Penulis: Mega Anggawirya Zas | Manado
Mini Soccer atau sepak bola mini kini tidak hanya sebagai olahraga tetapi sudah menjadi destinasi wisata dan berkembang menjadi ruang gaya hidup olahraga bagi hampir semua kalangan.
Bahkan, bagi sebagian kalangan seperti pekerja kantoran dan mahasiswa yang diselimuti segudang aktivitas, mini soccer hadir sebagai jawaban atas kerinduan akan lapangan hijau di tengah keterbatasan lahan perkotaan.
Dengan jumlah pemain hanya 7 hingga 9 orang per tim, olahraga ini menawarkan intensitas yang lebih tinggi dibandingkan sepak bola konvensional.
“Bagi saya yang bukan pemain profesional, mini soccer sekadar gaya hidup, tapi gaya hidup yang sehat, yang didalamnya otomatis ada aktifitas olahraga, dan itu penting,” ujar Wahidin Paransa punggawa Invictus FC saat ditemui BeritaManado.com, Sabtu (16/05/2026) di D’Sport Arena Minut.
Lebih lanjut diakui pria yang berprofesi sebagai pegawai di salah satu perguruan tinggi negeri keagamaan di Sulut ini, mini soccer adalah olahraga kardio yang memiliki ruang gerak yang lebih, serta intensitas di lapangan lebih tinggi di banding olahraga lain.

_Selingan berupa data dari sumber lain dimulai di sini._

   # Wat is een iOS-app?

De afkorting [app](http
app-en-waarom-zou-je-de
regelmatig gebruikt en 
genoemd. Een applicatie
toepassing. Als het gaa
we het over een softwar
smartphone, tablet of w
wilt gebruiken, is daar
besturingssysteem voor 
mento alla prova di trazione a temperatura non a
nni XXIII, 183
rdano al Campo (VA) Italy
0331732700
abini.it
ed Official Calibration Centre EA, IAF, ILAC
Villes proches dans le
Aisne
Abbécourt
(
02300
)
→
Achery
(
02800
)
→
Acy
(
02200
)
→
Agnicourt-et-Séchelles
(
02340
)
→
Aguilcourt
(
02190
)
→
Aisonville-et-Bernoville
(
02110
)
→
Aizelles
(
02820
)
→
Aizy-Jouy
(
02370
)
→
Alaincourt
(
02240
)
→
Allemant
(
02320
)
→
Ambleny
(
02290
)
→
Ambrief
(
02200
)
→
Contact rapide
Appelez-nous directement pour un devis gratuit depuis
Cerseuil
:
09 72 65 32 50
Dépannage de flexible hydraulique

“Sama halnya dengan futsal, tapi futsal lebih skala kecil dengan transisi yang lebih terbatas,” ujarnya.
Senada, Pay Kasim dari Qordova FC juga mengakui, secara fisik, mini soccer efektif untuk meningkatkan kebugaran jantung dan mengurangi risiko penyakit akibat gaya hidup sedenter (kurang gerak).

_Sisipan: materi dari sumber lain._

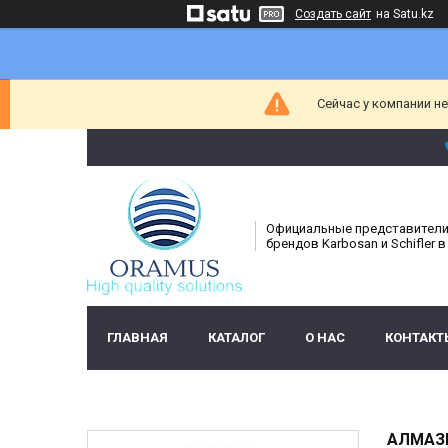
Создать сайт
на Satu.kz
Сейчас у компании н
Официальные представител
брендов Karbosan и Schifler в
ГЛАВНАЯ
КАТАЛОГ
О НАС
КОНТАКТ
АЛМАЗН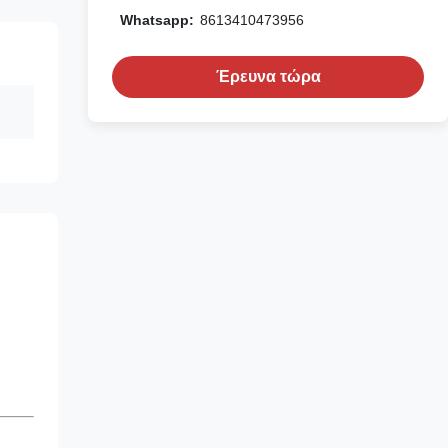
Whatsapp:
8613410473956
Έρευνα τώρα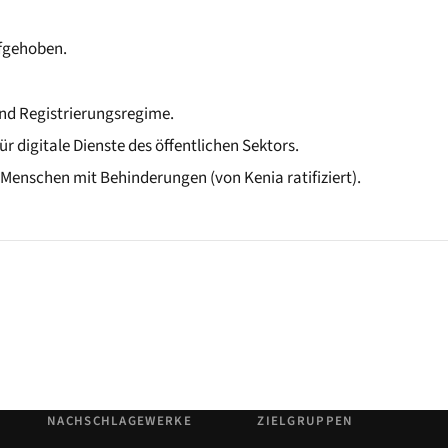
fgehoben.
nd Registrierungsregime.
ür digitale Dienste des öffentlichen Sektors.
enschen mit Behinderungen (von Kenia ratifiziert).
NACHSCHLAGEWERKE
ZIELGRUPPEN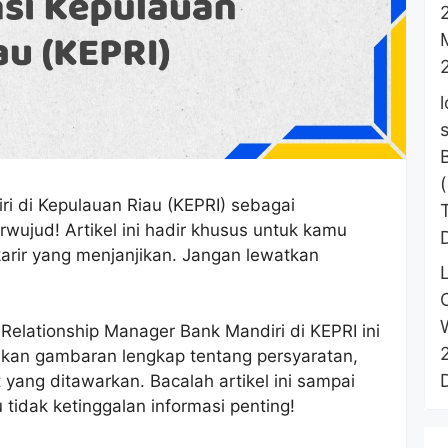
i di Kepulauan Riau (KEPRI) sebagai
rwujud! Artikel ini hadir khusus untuk kamu
arir yang menjanjikan. Jangan lewatkan
 Relationship Manager Bank Mandiri di KEPRI ini
kan gambaran lengkap tentang persyaratan,
 yang ditawarkan. Bacalah artikel ini sampai
tidak ketinggalan informasi penting!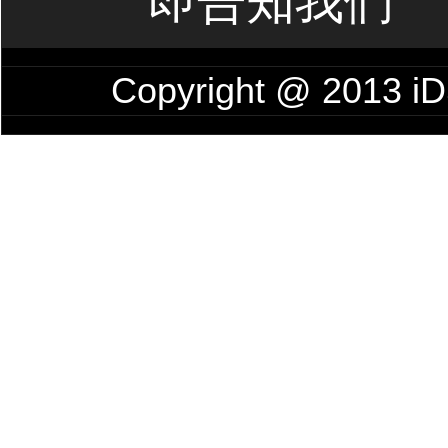
即告知我們
Copyright @ 2013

“Namun, manfaatnya tak berhenti di situ. Di tengah tekanan pekerjaan, lapangan hijau mini ini menjadi katarsis bagi kesehatan mental. Di sini, stres tersalurkan lewat keringat, sementara sportivitas dan disiplin terlatih secara alami melalui setiap perebutan bola,” ujar pegawai swasta di salah satu perusahaan farmasi ini.

Berbeda dengan sepak bola lapangan besar yang terkesan kaku, atau futsal yang dilakukan di dalam ruangan, mini soccer menawarkan sensasi bermain di udara terbuka dengan fasilitas yang estetis. Hal ini menjadikannya wadah sosialisasi yang sempurna.
“Banyak komunitas terbentuk dari pinggir lapangan ini. Seringkali, pertandingan berakhir dengan sesi ‘nongkrong’ asyik setelah bermain dan iteraksi antar teman, rekan kerja, hingga jaringan bisnis baru kerap lahir dari obrolan santai pasca-tanding. Intinya selain olahraga, kami bisa bersilaturrahmi,” ungkap Adnan Eng dari Brotherhood FC.
Terlebih, dirinya juga menilai bahwa banyaknya turnamen mini soccer yang mulai diselenggarakan di berbagai daerah menunjukkan bahwa olahraga ini memiliki perkembangan yang sangat baik.
“Saya berharap mini soccer dapat terus berkembang dan mendapat perhatian lebih karena olahraga ini mampu menciptakan lingkungan pergaulan yang sehat serta menjauhkan anak muda dari berbagai kegiatan negatif,” tuturnya.
Pada akhirnya, gaya hidup mini soccer adalah tentang keseimbangan. Ia menawarkan rekreasi di tengah penatnya rutinitas, mempererat kebersamaan tanpa harus meninggalkan sportivitas. Di tahun 2026 ini, mini soccer bukan lagi sekadar tren musiman, melainkan identitas baru bagi masyarakat yang mendambakan hidup aktif, sehat, dan penuh koneksi sosial.
So, tunggu apa lagi? Ayo kenakan Jersey terbaik anda, kencangkan tali sepatu dan cetaklah gol spektakuler di lapangan sambil berbagi senyuman bersama sahabat dan rekan anda!